‘Palm Springs’ Is Not Your Average Rom-Com – Review
There’s been a lot of word-of-mouth hype going around online for Palm Springs. Besides achieving the honor of being the most expensive acquisition to come out of the Sundance Film Festival’s history – costing Hulu and NEON a whopping $17-million – it also received high praise from the festival’s audience. It’s not too surprising since The Lonely Island, who put out one of the best underrated comedies of the last decade in Popstar: Never Stop Never Stopping, are some of the producers on the project.
The concept of time-loop films can be mundane, but in Palm Springs, it’s refreshed by the way it’s presented and that’s a credit to everyone involved in this film. Many pieces of the puzzle had to perfectly align to get this film just right, such as seamlessly balancing the tone between the existential dread and humor to create a romantic comedy that is something special.
Andy Samberg is our leading man, playing Nyles, a carefree commitment-phobe stuck in an endless loop of a friend’s wedding. He connects with Sarah, played by Cristin Milioti, a self-proclaimed alcoholic nympho and sister of the bride. As she gets caught in the same time-loop, they ride through this existence together and a fondness grows between the pair.

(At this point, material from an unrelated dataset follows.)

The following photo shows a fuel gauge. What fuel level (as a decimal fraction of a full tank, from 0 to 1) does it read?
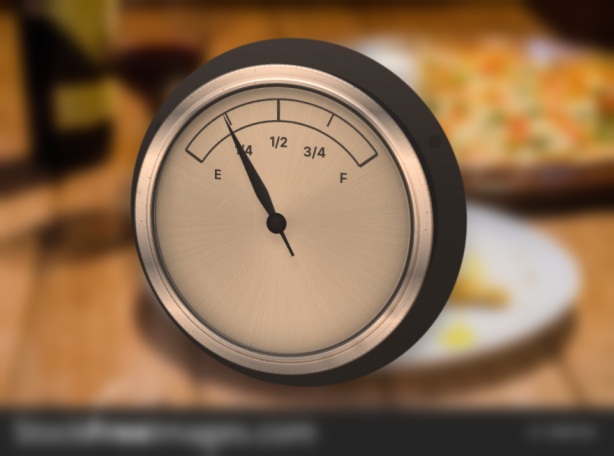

Both actors lend some of the best performances of their careers to create electric chemistry with their complementary comedic timing and ability to bring authenticity to the character’s relationship to each other. Highlighting their flaws, it grounds the larger scale of the time-loop subgenre and embraces genuine charm.
We fall in love with the relationship that blooms between Nyles and Sarah, because they’re relatable. Samberg, whose breakout was SNL, is best known for his comedic roles. We’ve seen him bring out some dramatic acting in 2012’s Celeste and Jesse Forever, but this role is a career highlight for him of any genre.
Milioti shines in the darker moments of this film, with her character being the outsider of her family. Plagued with emotional baggage, self-doubt, and hate, the way she is able to navigate through humor and self-deprecation is something to be marveled at. With Samberg and Milioti leading the film, we all assume it’ll be funny, and it genuinely is. But, what surprised me most was how packed it was with existential dread and questioning. It’s uncanny how timely it is.
At the heart of Palm Springs, it focuses on living in the moment, enjoying your surroundings and the love you’re receiving. Using a Groundhog Day formula, it reminds the audience to cherish the time that they’re given.
While we’re stuck in quarantine for the foreseeable future, it’s not an unpleasant message in the slightest. The tender way this is approached is what makes Palm Springs completely deserving of the hype that came out of Sundance. The film is brilliantly paced, with a well-developed story that has all of the supporting characters (standouts played by J.K. Simmons and Tyler Hoechlin) fully fleshed out. You may have seen this trope before, but the angle it is approached creates a film that is worthwhile.
Palm Springs is, undoubtedly, one of the best romantic comedies we’ve seen in years because it breaks down the way we engage with films of the genre. The reason some consider rom-coms played-out is because nothing has ever come along that revitalizes it with this kind of energy. The writing is intelligent, playing off the normal cliches that we typically see in a very self aware way. We know the way this film will end, but how enthralling and entertaining the journey is compensates for all of that. This premise is bold, and it succeeds in every avenue it attempts with a special flair.
The team up of first-time director Mark Barbakow, writer Andy Siara, and The Lonely Island makes for the romantic comedy you’ve been looking for. A genuinely hilarious, heartfelt testament to our existence that’s elevated by a science-fiction twist to the plot.
Palm Springs is now available on Hulu.